_WHAT TO DO_
Collect every line of the data below that contains the string "temas". Case counts, so uppercase and lowercase letters must match.

_PROVIDED DATA_
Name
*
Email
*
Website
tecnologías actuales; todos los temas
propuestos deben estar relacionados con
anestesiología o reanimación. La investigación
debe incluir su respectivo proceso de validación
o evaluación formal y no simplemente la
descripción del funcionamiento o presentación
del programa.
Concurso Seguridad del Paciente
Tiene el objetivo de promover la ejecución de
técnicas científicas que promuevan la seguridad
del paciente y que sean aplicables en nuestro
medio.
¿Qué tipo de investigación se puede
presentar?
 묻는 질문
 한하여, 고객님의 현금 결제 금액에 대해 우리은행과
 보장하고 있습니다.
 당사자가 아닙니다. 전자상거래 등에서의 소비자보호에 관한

...

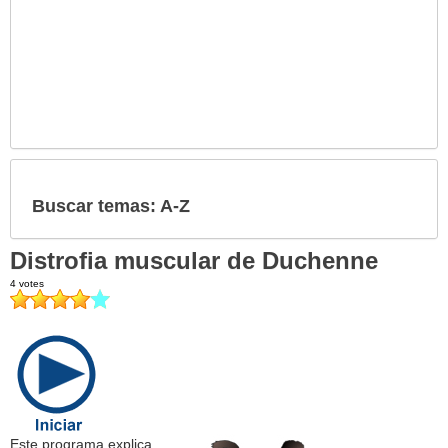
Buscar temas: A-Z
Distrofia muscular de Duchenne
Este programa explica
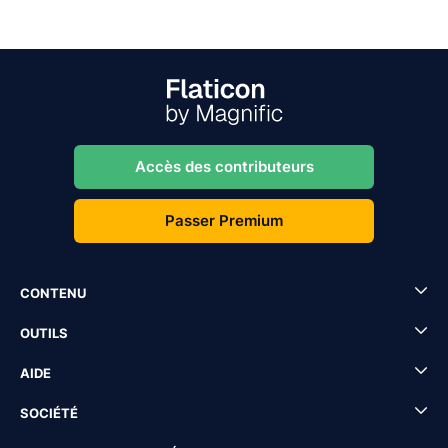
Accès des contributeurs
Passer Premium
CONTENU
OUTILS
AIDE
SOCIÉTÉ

_WORKED SOLUTION_
tecnologías actuales; todos los temas
Buscar temas: A-Z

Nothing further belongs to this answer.